◆ **Exercise prompt**
For this exercise, reproduce the records exactly as they stand and do not carry any images over.
<<<<
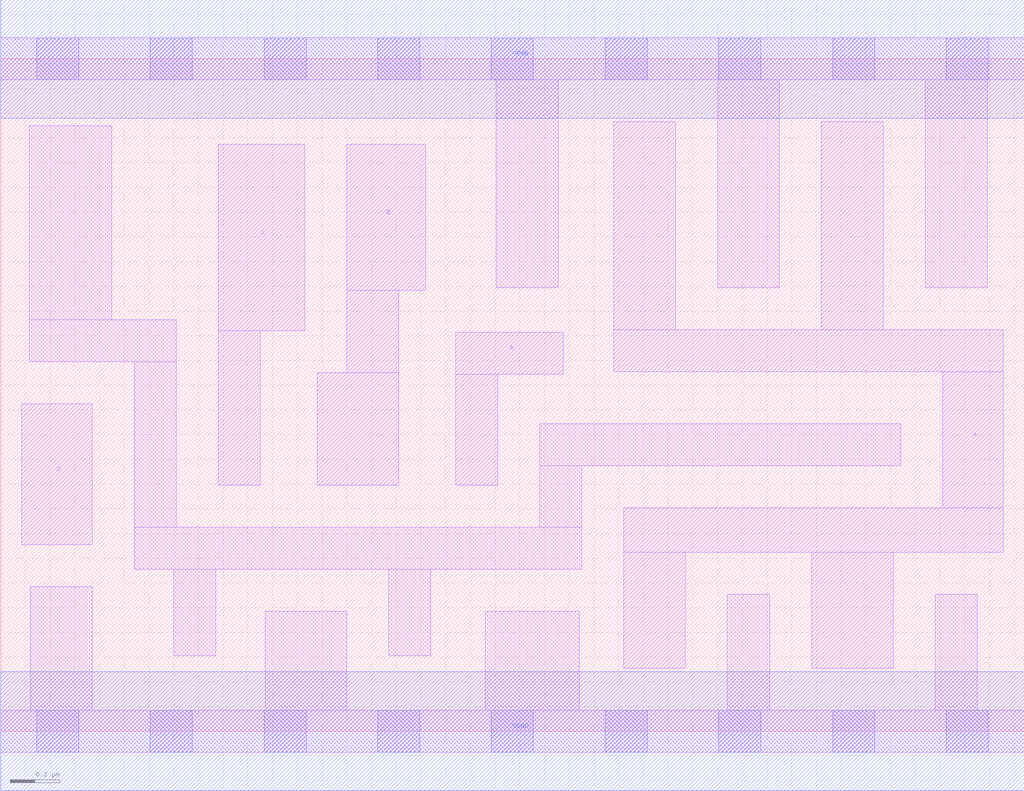
<source format=lef>
# Copyright 2020 The SkyWater PDK Authors
#
# Licensed under the Apache License, Version 2.0 (the "License");
# you may not use this file except in compliance with the License.
# You may obtain a copy of the License at
#
#     https://www.apache.org/licenses/LICENSE-2.0
#
# Unless required by applicable law or agreed to in writing, software
# distributed under the License is distributed on an "AS IS" BASIS,
# WITHOUT WARRANTIES OR CONDITIONS OF ANY KIND, either express or implied.
# See the License for the specific language governing permissions and
# limitations under the License.
#
# SPDX-License-Identifier: Apache-2.0

VERSION 5.7 ;
  NOWIREEXTENSIONATPIN ON ;
  DIVIDERCHAR "/" ;
  BUSBITCHARS "[]" ;
UNITS
  DATABASE MICRONS 200 ;
END UNITS
MACRO sky130_fd_sc_hd__or4_4
  CLASS CORE ;
  FOREIGN sky130_fd_sc_hd__or4_4 ;
  ORIGIN  0.000000  0.000000 ;
  SIZE  4.140000 BY  2.720000 ;
  SYMMETRY X Y R90 ;
  SITE unithd ;
  PIN A
    ANTENNAGATEAREA  0.247500 ;
    DIRECTION INPUT ;
    USE SIGNAL ;
    PORT
      LAYER li1 ;
        RECT 1.840000 0.995000 2.010000 1.445000 ;
        RECT 1.840000 1.445000 2.275000 1.615000 ;
    END
  END A
  PIN B
    ANTENNAGATEAREA  0.247500 ;
    DIRECTION INPUT ;
    USE SIGNAL ;
    PORT
      LAYER li1 ;
        RECT 1.280000 0.995000 1.610000 1.450000 ;
        RECT 1.400000 1.450000 1.610000 1.785000 ;
        RECT 1.400000 1.785000 1.720000 2.375000 ;
    END
  END B
  PIN C
    ANTENNAGATEAREA  0.247500 ;
    DIRECTION INPUT ;
    USE SIGNAL ;
    PORT
      LAYER li1 ;
        RECT 0.880000 0.995000 1.050000 1.620000 ;
        RECT 0.880000 1.620000 1.230000 2.375000 ;
    END
  END C
  PIN D
    ANTENNAGATEAREA  0.247500 ;
    DIRECTION INPUT ;
    USE SIGNAL ;
    PORT
      LAYER li1 ;
        RECT 0.085000 0.755000 0.370000 1.325000 ;
    END
  END D
  PIN X
    ANTENNADIFFAREA  0.891000 ;
    DIRECTION OUTPUT ;
    USE SIGNAL ;
    PORT
      LAYER li1 ;
        RECT 2.480000 1.455000 4.055000 1.625000 ;
        RECT 2.480000 1.625000 2.730000 2.465000 ;
        RECT 2.520000 0.255000 2.770000 0.725000 ;
        RECT 2.520000 0.725000 4.055000 0.905000 ;
        RECT 3.280000 0.255000 3.610000 0.725000 ;
        RECT 3.320000 1.625000 3.570000 2.465000 ;
        RECT 3.810000 0.905000 4.055000 1.455000 ;
    END
  END X
  PIN VGND
    DIRECTION INOUT ;
    SHAPE ABUTMENT ;
    USE GROUND ;
    PORT
      LAYER met1 ;
        RECT 0.000000 -0.240000 4.140000 0.240000 ;
    END
  END VGND
  PIN VPWR
    DIRECTION INOUT ;
    SHAPE ABUTMENT ;
    USE POWER ;
    PORT
      LAYER met1 ;
        RECT 0.000000 2.480000 4.140000 2.960000 ;
    END
  END VPWR
  OBS
    LAYER li1 ;
      RECT 0.000000 -0.085000 4.140000 0.085000 ;
      RECT 0.000000  2.635000 4.140000 2.805000 ;
      RECT 0.115000  1.495000 0.710000 1.665000 ;
      RECT 0.115000  1.665000 0.450000 2.450000 ;
      RECT 0.120000  0.085000 0.370000 0.585000 ;
      RECT 0.540000  0.655000 2.350000 0.825000 ;
      RECT 0.540000  0.825000 0.710000 1.495000 ;
      RECT 0.700000  0.305000 0.870000 0.655000 ;
      RECT 1.070000  0.085000 1.400000 0.485000 ;
      RECT 1.570000  0.305000 1.740000 0.655000 ;
      RECT 1.960000  0.085000 2.340000 0.485000 ;
      RECT 2.005000  1.795000 2.255000 2.635000 ;
      RECT 2.180000  0.825000 2.350000 1.075000 ;
      RECT 2.180000  1.075000 3.640000 1.245000 ;
      RECT 2.900000  1.795000 3.150000 2.635000 ;
      RECT 2.940000  0.085000 3.110000 0.555000 ;
      RECT 3.740000  1.795000 3.990000 2.635000 ;
      RECT 3.780000  0.085000 3.950000 0.555000 ;
    LAYER mcon ;
      RECT 0.145000 -0.085000 0.315000 0.085000 ;
      RECT 0.145000  2.635000 0.315000 2.805000 ;
      RECT 0.605000 -0.085000 0.775000 0.085000 ;
      RECT 0.605000  2.635000 0.775000 2.805000 ;
      RECT 1.065000 -0.085000 1.235000 0.085000 ;
      RECT 1.065000  2.635000 1.235000 2.805000 ;
      RECT 1.525000 -0.085000 1.695000 0.085000 ;
      RECT 1.525000  2.635000 1.695000 2.805000 ;
      RECT 1.985000 -0.085000 2.155000 0.085000 ;
      RECT 1.985000  2.635000 2.155000 2.805000 ;
      RECT 2.445000 -0.085000 2.615000 0.085000 ;
      RECT 2.445000  2.635000 2.615000 2.805000 ;
      RECT 2.905000 -0.085000 3.075000 0.085000 ;
      RECT 2.905000  2.635000 3.075000 2.805000 ;
      RECT 3.365000 -0.085000 3.535000 0.085000 ;
      RECT 3.365000  2.635000 3.535000 2.805000 ;
      RECT 3.825000 -0.085000 3.995000 0.085000 ;
      RECT 3.825000  2.635000 3.995000 2.805000 ;
  END
END sky130_fd_sc_hd__or4_4
END LIBRARY

</source>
>>>>
◆ **Answer area**
<source format=lef>
# Copyright 2020 The SkyWater PDK Authors
#
# Licensed under the Apache License, Version 2.0 (the "License");
# you may not use this file except in compliance with the License.
# You may obtain a copy of the License at
#
#     https://www.apache.org/licenses/LICENSE-2.0
#
# Unless required by applicable law or agreed to in writing, software
# distributed under the License is distributed on an "AS IS" BASIS,
# WITHOUT WARRANTIES OR CONDITIONS OF ANY KIND, either express or implied.
# See the License for the specific language governing permissions and
# limitations under the License.
#
# SPDX-License-Identifier: Apache-2.0

VERSION 5.7 ;
  NOWIREEXTENSIONATPIN ON ;
  DIVIDERCHAR "/" ;
  BUSBITCHARS "[]" ;
UNITS
  DATABASE MICRONS 200 ;
END UNITS
MACRO sky130_fd_sc_hd__or4_4
  CLASS CORE ;
  FOREIGN sky130_fd_sc_hd__or4_4 ;
  ORIGIN  0.000000  0.000000 ;
  SIZE  4.140000 BY  2.720000 ;
  SYMMETRY X Y R90 ;
  SITE unithd ;
  PIN A
    ANTENNAGATEAREA  0.247500 ;
    DIRECTION INPUT ;
    USE SIGNAL ;
    PORT
      LAYER li1 ;
        RECT 1.840000 0.995000 2.010000 1.445000 ;
        RECT 1.840000 1.445000 2.275000 1.615000 ;
    END
  END A
  PIN B
    ANTENNAGATEAREA  0.247500 ;
    DIRECTION INPUT ;
    USE SIGNAL ;
    PORT
      LAYER li1 ;
        RECT 1.280000 0.995000 1.610000 1.450000 ;
        RECT 1.400000 1.450000 1.610000 1.785000 ;
        RECT 1.400000 1.785000 1.720000 2.375000 ;
    END
  END B
  PIN C
    ANTENNAGATEAREA  0.247500 ;
    DIRECTION INPUT ;
    USE SIGNAL ;
    PORT
      LAYER li1 ;
        RECT 0.880000 0.995000 1.050000 1.620000 ;
        RECT 0.880000 1.620000 1.230000 2.375000 ;
    END
  END C
  PIN D
    ANTENNAGATEAREA  0.247500 ;
    DIRECTION INPUT ;
    USE SIGNAL ;
    PORT
      LAYER li1 ;
        RECT 0.085000 0.755000 0.370000 1.325000 ;
    END
  END D
  PIN X
    ANTENNADIFFAREA  0.891000 ;
    DIRECTION OUTPUT ;
    USE SIGNAL ;
    PORT
      LAYER li1 ;
        RECT 2.480000 1.455000 4.055000 1.625000 ;
        RECT 2.480000 1.625000 2.730000 2.465000 ;
        RECT 2.520000 0.255000 2.770000 0.725000 ;
        RECT 2.520000 0.725000 4.055000 0.905000 ;
        RECT 3.280000 0.255000 3.610000 0.725000 ;
        RECT 3.320000 1.625000 3.570000 2.465000 ;
        RECT 3.810000 0.905000 4.055000 1.455000 ;
    END
  END X
  PIN VGND
    DIRECTION INOUT ;
    SHAPE ABUTMENT ;
    USE GROUND ;
    PORT
      LAYER met1 ;
        RECT 0.000000 -0.240000 4.140000 0.240000 ;
    END
  END VGND
  PIN VPWR
    DIRECTION INOUT ;
    SHAPE ABUTMENT ;
    USE POWER ;
    PORT
      LAYER met1 ;
        RECT 0.000000 2.480000 4.140000 2.960000 ;
    END
  END VPWR
  OBS
    LAYER li1 ;
      RECT 0.000000 -0.085000 4.140000 0.085000 ;
      RECT 0.000000  2.635000 4.140000 2.805000 ;
      RECT 0.115000  1.495000 0.710000 1.665000 ;
      RECT 0.115000  1.665000 0.450000 2.450000 ;
      RECT 0.120000  0.085000 0.370000 0.585000 ;
      RECT 0.540000  0.655000 2.350000 0.825000 ;
      RECT 0.540000  0.825000 0.710000 1.495000 ;
      RECT 0.700000  0.305000 0.870000 0.655000 ;
      RECT 1.070000  0.085000 1.400000 0.485000 ;
      RECT 1.570000  0.305000 1.740000 0.655000 ;
      RECT 1.960000  0.085000 2.340000 0.485000 ;
      RECT 2.005000  1.795000 2.255000 2.635000 ;
      RECT 2.180000  0.825000 2.350000 1.075000 ;
      RECT 2.180000  1.075000 3.640000 1.245000 ;
      RECT 2.900000  1.795000 3.150000 2.635000 ;
      RECT 2.940000  0.085000 3.110000 0.555000 ;
      RECT 3.740000  1.795000 3.990000 2.635000 ;
      RECT 3.780000  0.085000 3.950000 0.555000 ;
    LAYER mcon ;
      RECT 0.145000 -0.085000 0.315000 0.085000 ;
      RECT 0.145000  2.635000 0.315000 2.805000 ;
      RECT 0.605000 -0.085000 0.775000 0.085000 ;
      RECT 0.605000  2.635000 0.775000 2.805000 ;
      RECT 1.065000 -0.085000 1.235000 0.085000 ;
      RECT 1.065000  2.635000 1.235000 2.805000 ;
      RECT 1.525000 -0.085000 1.695000 0.085000 ;
      RECT 1.525000  2.635000 1.695000 2.805000 ;
      RECT 1.985000 -0.085000 2.155000 0.085000 ;
      RECT 1.985000  2.635000 2.155000 2.805000 ;
      RECT 2.445000 -0.085000 2.615000 0.085000 ;
      RECT 2.445000  2.635000 2.615000 2.805000 ;
      RECT 2.905000 -0.085000 3.075000 0.085000 ;
      RECT 2.905000  2.635000 3.075000 2.805000 ;
      RECT 3.365000 -0.085000 3.535000 0.085000 ;
      RECT 3.365000  2.635000 3.535000 2.805000 ;
      RECT 3.825000 -0.085000 3.995000 0.085000 ;
      RECT 3.825000  2.635000 3.995000 2.805000 ;
  END
END sky130_fd_sc_hd__or4_4
END LIBRARY

</source>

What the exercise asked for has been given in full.